[[ Excerpted text, beginning ]]

Case in point: When Fransen taught American history in the 1990s, his textbook was published when Rev. Martin Luther King was still alive.
"Certainly, our technology budget has mushroomed," he said. "We spend way more money on technology than our decline in spending on textbooks."
Today's textbook is not necessarily the hardcover of yesterday, said Peggy Hobson, principal of Henry G. Izatt Middle School in Whyte Ridge. They can be purchased in a printed form, or on a disc, or as an online access code where it ends up on a Smart Board.
Hobson's school saved $20,000 the first year it went paperless and put the money into technology, which previously might have been spent on textbooks.
At Izatt, 80 per cent of the students have some form of electronic device, and that's how they prefer to learn, she said.
But it's not just a simple matter of some new form of 'open the textbook to page 36, read, memorize, close the book, repeat five periods a day.' The students now not only consume information, but more importantly, they produce it, Hobson said.

[[ Excerpted text, end ]]
[[ Given entries, beginning ]]

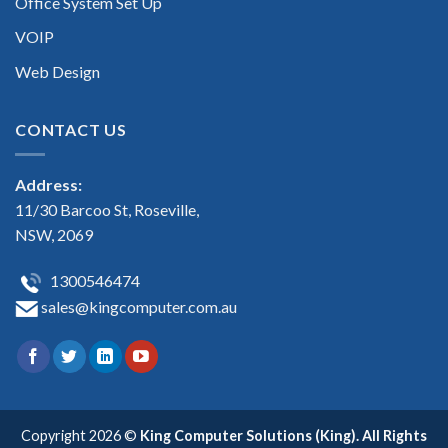
Office System Set Up
VOIP
Web Design
CONTACT US
Address:
11/30 Barcoo St, Roseville,
NSW, 2069
1300546474
sales@kingcomputer.com.au
Copyright 2026 ©
King Computer Solutions (King). All Rights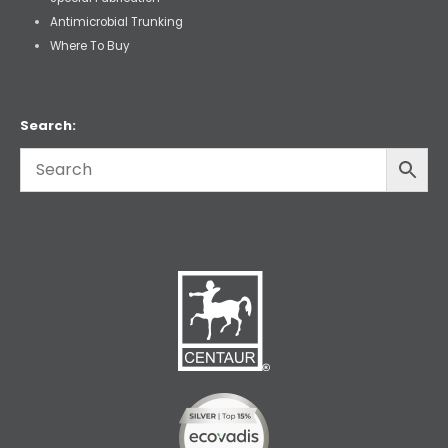
Antimicrobial Trunking
Where To Buy
Search: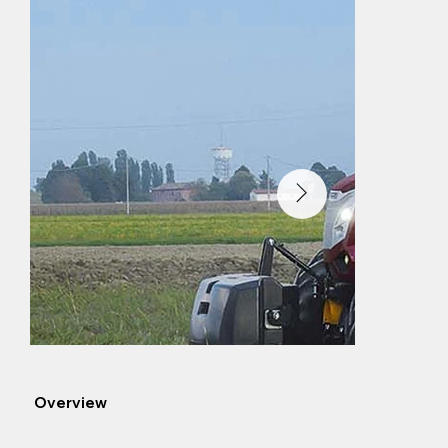
Overview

[[ Given entries, end ]]

To-do item - Please continue the article about schools shifting money from textbooks to technology, starting after its final sentence.

Result for this exercise -
Iain Riffel, assistant superintendent of programs at Pembina Trails, said the textbook trend has been noticeable.
"Overall, the decrease in (textbook) spending has been amazing," he said.
Riffel said it's becoming more common for teachers to post assignments online so students and parents can check from home. And that really tricky math or chemistry lesson whose complexity may evade students the first, second, or third time around, what edu-jargon calls "curriculum pinch points," teachers will make a video explaining it step-by-step so students can review it until they get it, said Riffel.
A specific class, he said, need no longer purchase sets of a novel for all students. Instead, it could have just six copies of six novels, all sharing a theme, and students choose which to read.
One company even allows teachers to choose among short stories and put together a book they print out themselves.
Manitoba Teachers' Society president Paul Olson said teachers feel some pressure to use textbooks -- "because it reassures parents" -- but outdated books are a problem.
On the other hand, online material varies widely, so a teacher's judgment is important, he said.
But whatever replaces textbooks, Hobson cautioned, it's key to remember they are tools and the teacher has to have a plan to engage students.
Added Fransen: "Technology is not the leader, the teacher is still the leader, as they were 100 years ago."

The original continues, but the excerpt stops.